Esse tipo de projeto, assim como o BF, é bem-intencionado, e realmente melhora a distribuição de renda, se bem focado. Mas o nome grandiloquente (Lei de Responsabilidade Social) pode passar a impressão de que, finalmente, as necessidades sociais do Brasil se sobreporão à gestão fiscal, que tem uma lei própria, a Lei de Responsabilidade Fiscal. Duas más notícias para quem pensa que é isso o que vai acontecer:

1) desde o “tudo pelo social” de Sarney, todos os governos vêm prometendo erradicar a miséria. Só a Dilma “conseguiu”, na base da tortura das estatísticas;

2) uma Lei de Responsabilidade Social não tem o condão de suspender as leis básicas da economia, sendo uma delas a de que não se distribui o que não se tem. Prova disso é o estado de petição de miséria em que terminarão as contas públicas esse ano, quando fizemos um programa que realmente acabou com a miséria no país durante 6 meses.

A verdadeira riqueza

Você vai no caixa eletrônico eletrônico e saca R$ 600 reais do seu cartão de crédito. Pergunta: você ficou mais rico?
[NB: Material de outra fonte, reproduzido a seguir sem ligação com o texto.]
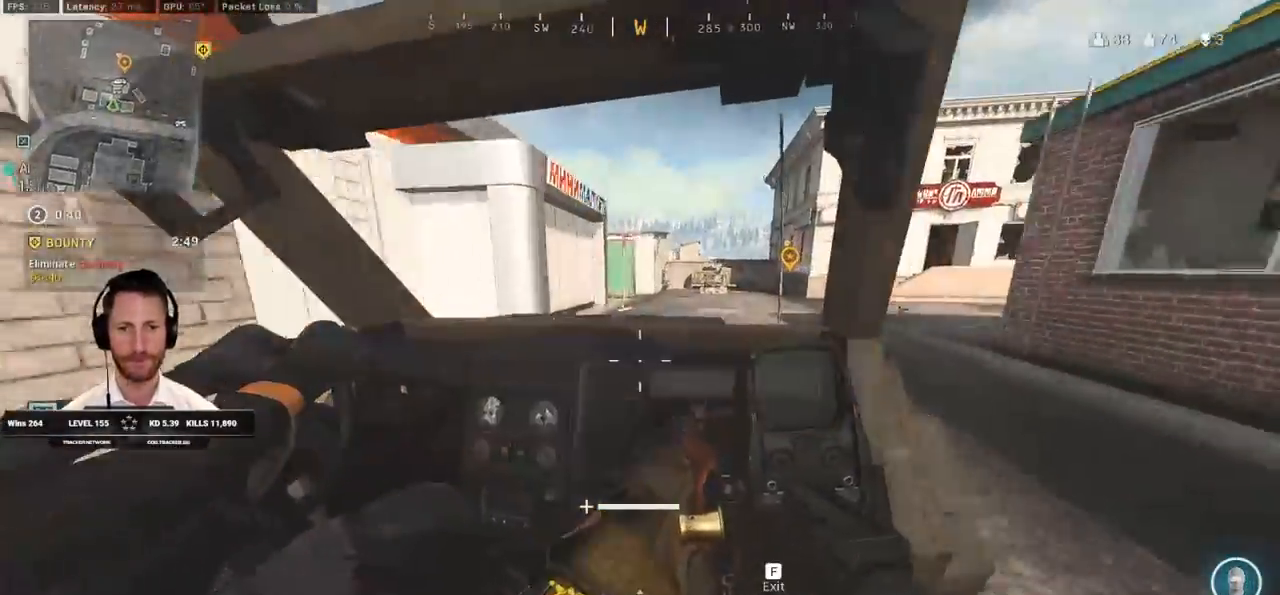
{"keys": [], "mouse": [], "events": []}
Qualquer pessoa sensata dirá que não. Mas é justamente isso que sugere análises do tipo que vemos na manchete abaixo.

Na verdade, as pessoas não ficaram mais ricas quando receberam o auxílio emergencial. Portanto, agora não estão ficando mais pobres. Sempre foram.

O auxílio emergencial, assim como o saque no cartão de crédito, cria uma ilusão de riqueza. Do outro lado, no entanto, resta uma dívida, que terá que ser paga. No balanço, ativo e passivo se anulam, deixando a pessoa exatamente onde estava. Na verdade, mais pobre, porque terá que pagar os juros.
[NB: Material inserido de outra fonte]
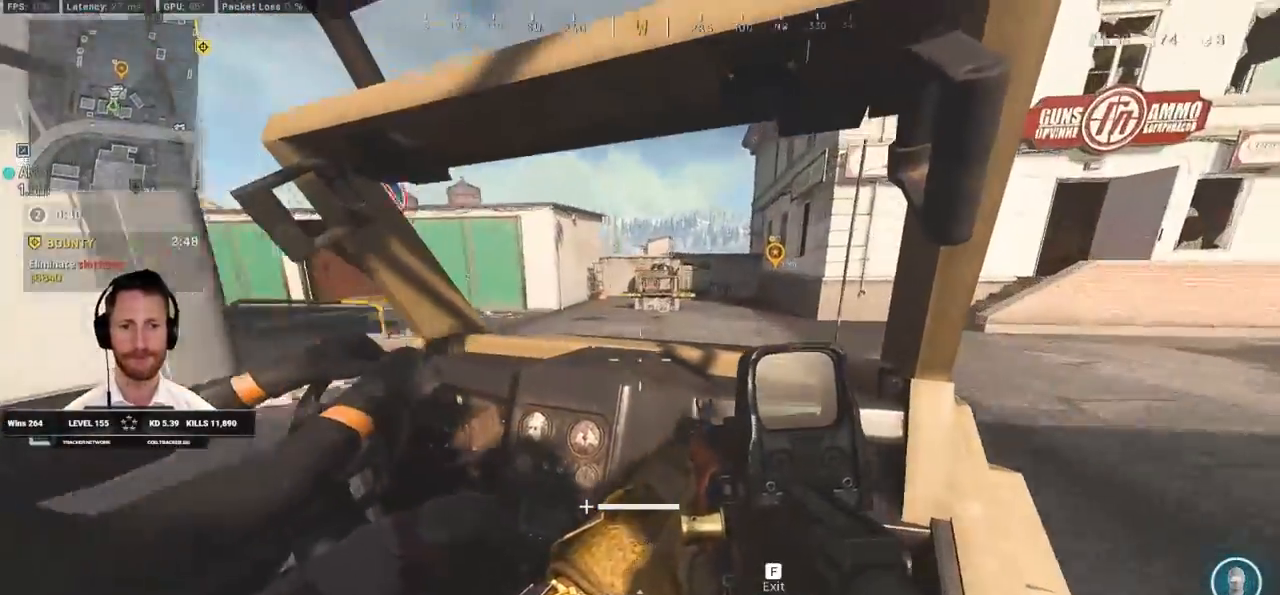
{"keys": ["shift", "w"], "mouse": [], "events": [[317, "w", "down"], [333, "f", "down"], [433, "f", "up"], [467, "shift", "down"]]}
Claro que a comparação com o cartão de crédito é limitada. A dívida para conceder o auxílio emergencial não precisa ser paga na fatura do mês que vem. Mais do que isso: ela pode ser paga por outros que não receberam o auxílio. Mas é aí que está a armadilha.

Se a sociedade brasileira realmente fizesse uma revolução distributiva, eliminando privilégios e subsídios de funcionários públicos, profissionais liberais e assalariados com carteira assinada, a grande massa de brasileiros que não se encaixa em nenhuma dessas categorias poderia sonhar em alguém pagando essa conta. Mas não, isso não vai acontecer. Portanto, a dívida será paga por esses mesmos que receberam o auxílio emergencial, seja na forma de mais impostos sobre itens de consumo, seja na forma de mais austeridade que estrangula serviços públicos, seja na forma de inflação.

Não, o povo não fica mais rico quando pode consumir mais. O povo fica mais rico quando PRODUZ mais. Endividar-se para consumir sem ter produzido um alfinete a mais é, ao contrário, a receita certa para o empobrecimento.